Poète indien de langues persane et urdu (Delhi 1719 – id. 1785).

Soufi de l'ordre Naqchabendi, musicien passionné, il publia un traité sur la musique religieuse, et est l'un des pères de la littérature urdu. Il a laissé, outre des poèmes, une encyclopédie de la pensée mystique.

Darío (Félix Rubén García Sarmiento, dit Rubén)

Poète nicaraguayen (Metapa 1867 – León 1916).

Précocement doué – on l'appelait l' « enfant-poète » –, il compose ses premiers vers à l'âge de 11 ans. Victor Hugo est alors son maître. À 19 ans, il part pour le Chili, où il découvre les Parnassiens français. Il a déjà publié deux recueils (les Ronces et Rimes, 1887) lorsqu'il connaît son premier grand succès avec Azur (1888), recueil mêlé de prose et de poésie, imprégné de l'influence de Catulle Mendès, de Leconte de Lisle, de Armand Sylvestre et de Coppée, qui s'impose d'emblée comme la bible du jeune mouvement moderniste et révèle déjà les deux grandes tendances de l'œuvre de Darío : la sensibilité et la sensualité raffinées, mais aussi la préoccupation pour les problèmes métaphysiques et sociaux.

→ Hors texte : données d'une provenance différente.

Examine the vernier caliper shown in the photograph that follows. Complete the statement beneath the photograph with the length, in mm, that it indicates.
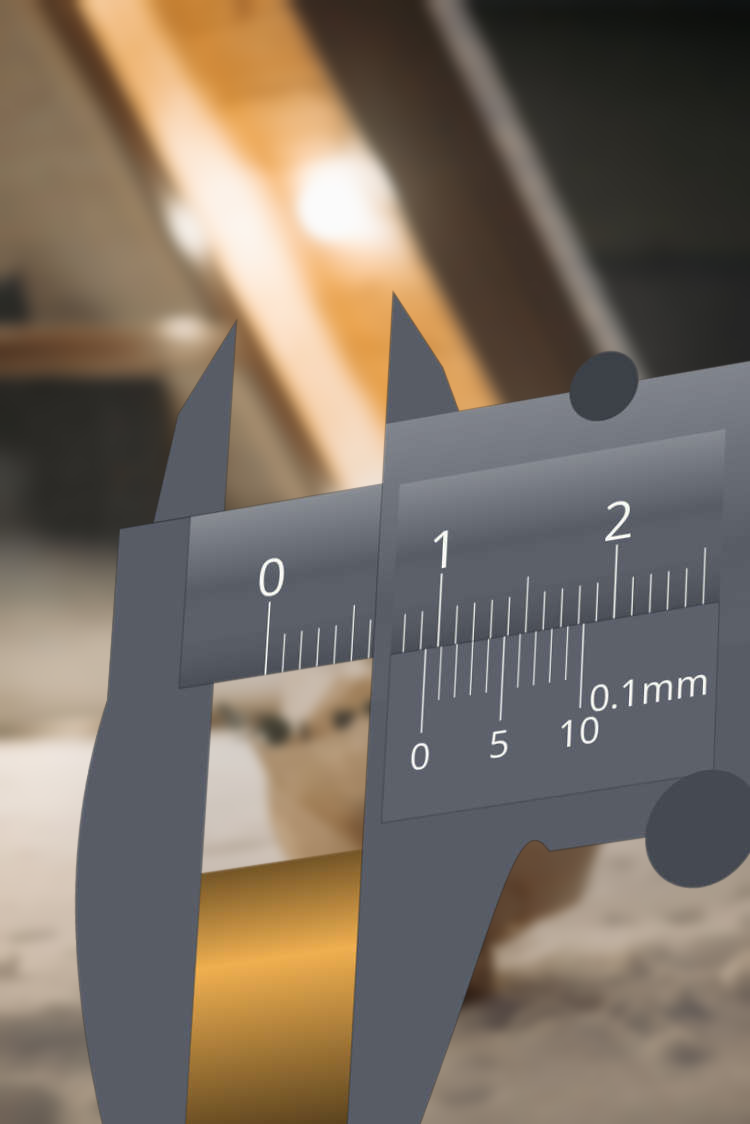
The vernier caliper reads 9.3 mm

Après un voyage en Espagne puis à Paris, où il rencontre Verlaine, il fait un séjour à Buenos Aires comme consul de Colombie (1893-1898). C'est là qu'il publie les Bizarres (1896), collection de portraits d'écrivains contemporains, la plupart français, et surtout, la même année, un recueil de vers, Proses profanes, remarquable par le raffinement de ses thèmes et par les audaces de la versification, recueil illustrant la théorie de l'art pour l'art, le culte de la beauté et la recherche de la musique où abondent les lacs, les cygnes, les princesses, la faune et la flore exotiques, composantes obligées du premier modernisme, tentative de recréation de mondes enfuis ou imaginaires et refus du monde contemporain.

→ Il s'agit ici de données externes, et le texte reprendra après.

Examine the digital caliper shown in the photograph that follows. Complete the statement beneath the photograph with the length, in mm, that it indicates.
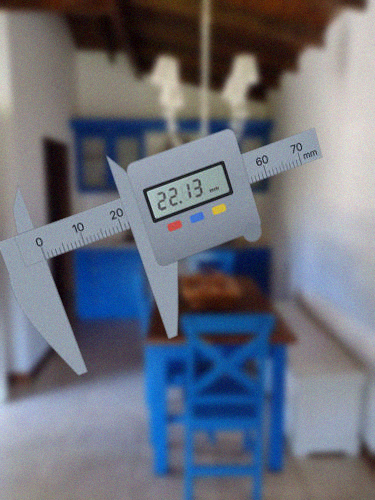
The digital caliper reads 22.13 mm
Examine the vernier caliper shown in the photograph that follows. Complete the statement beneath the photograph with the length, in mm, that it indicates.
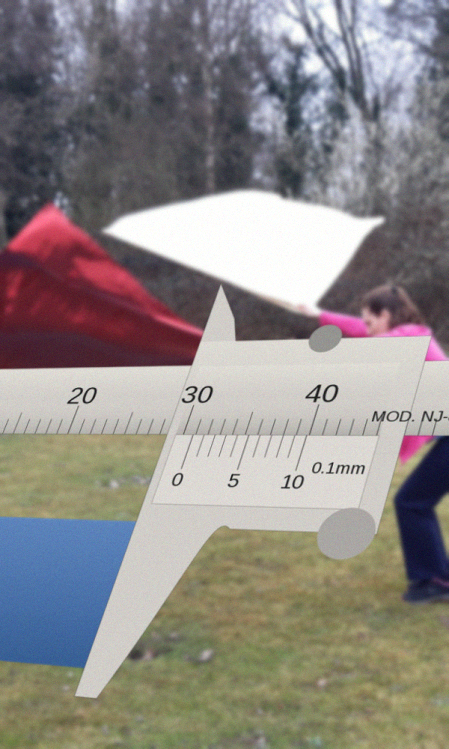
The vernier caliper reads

   De 1900 à 1914, il vit, presque sans interruption, à Paris, où il mène une vie à la fois élégante et bohème. En 1905, ses Chants de vie et d'espérance affirment sa foi nouvelle « en la vieille Hispanie » et dans le destin de l'Amérique latine face aux États-Unis. Il publiera encore quelques recueils (le Chant errant, 1907 ; Poèmes de l'automne, 1910) et une autobiographie (la Vie de Rubén Darío écrite par lui-même, 1912) ; mais, miné par l'alcool, il retourne au Nicaragua pour y mourir misérablement. Prosateur virtuose, vénéré comme un maître par Juan Ramón Jiménez et Antonio Machado – lui-même un des principaux maîtres de la génération de 1898 –, Rubén Darío est, avant tout, le grand lyrique de son temps. Il a introduit une musique nouvelle dans la poésie de langue espagnole, dont il a rajeuni les formes d'expression. Chef incontesté du mouvement « moderniste », il est le premier écrivain latino-américain vraiment universel.

Darley (George)

Écrivain irlandais (Dublin 1795 – Londres 1846).

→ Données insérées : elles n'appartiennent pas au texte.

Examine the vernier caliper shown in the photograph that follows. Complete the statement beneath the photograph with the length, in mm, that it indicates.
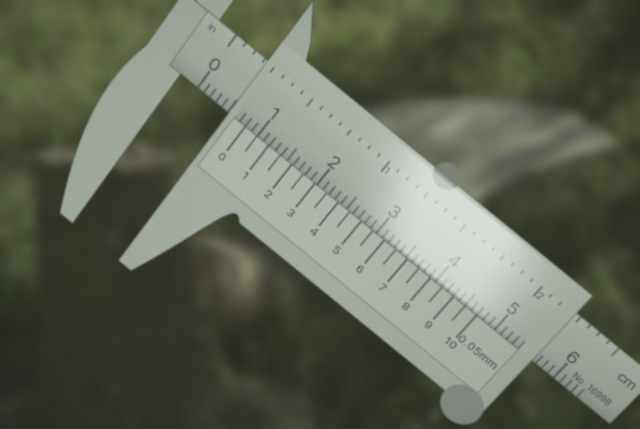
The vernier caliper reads 8.0 mm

Ses romans (Lilian de la vallée, 1826), ses opéras (Sylvia ou la Reine de mai, 1827) et ses œuvres d'érudition (il édite Beaumont et Fletcher en 1840) traduisent une même quête de l'esthétique qu'appellent ses thèmes, nervaliens ou « modernes » (sirènes, noyades, licornes, phénix, déserts). Ses confessions lyriques (les Errements de l'extase, 1822 ; Nepenthe, 1835) ébauchent l'élan vers le merveilleux, face au réalisme croissant de la génération postromantique.

Darmstadt (cercle de)

Cercle littéraire qui, sous l'égide de la landgrave de Hesse-Darmstadt, s'adonnait, autour des années 1770, au culte du sentiment et de l'amitié. Ses principaux membres étaient Caroline Flachsland (« Psyche »), Henriette von Roussillon (« Urania »), Luise von Ziegler (« Lila ») et le baron von Moser. Le cercle admirait Rousseau, Klopstock et les romans de Richardson. Herder, fiancé à C. Flachsland, a échangé avec elle une correspondance caractéristique du ton de cette société. Goethe, qui a fréquenté le cercle de Darmstadt en 1772, a dédié trois poèmes à ses membres, dont le Chant du pèlerin au matin (« À Lila »).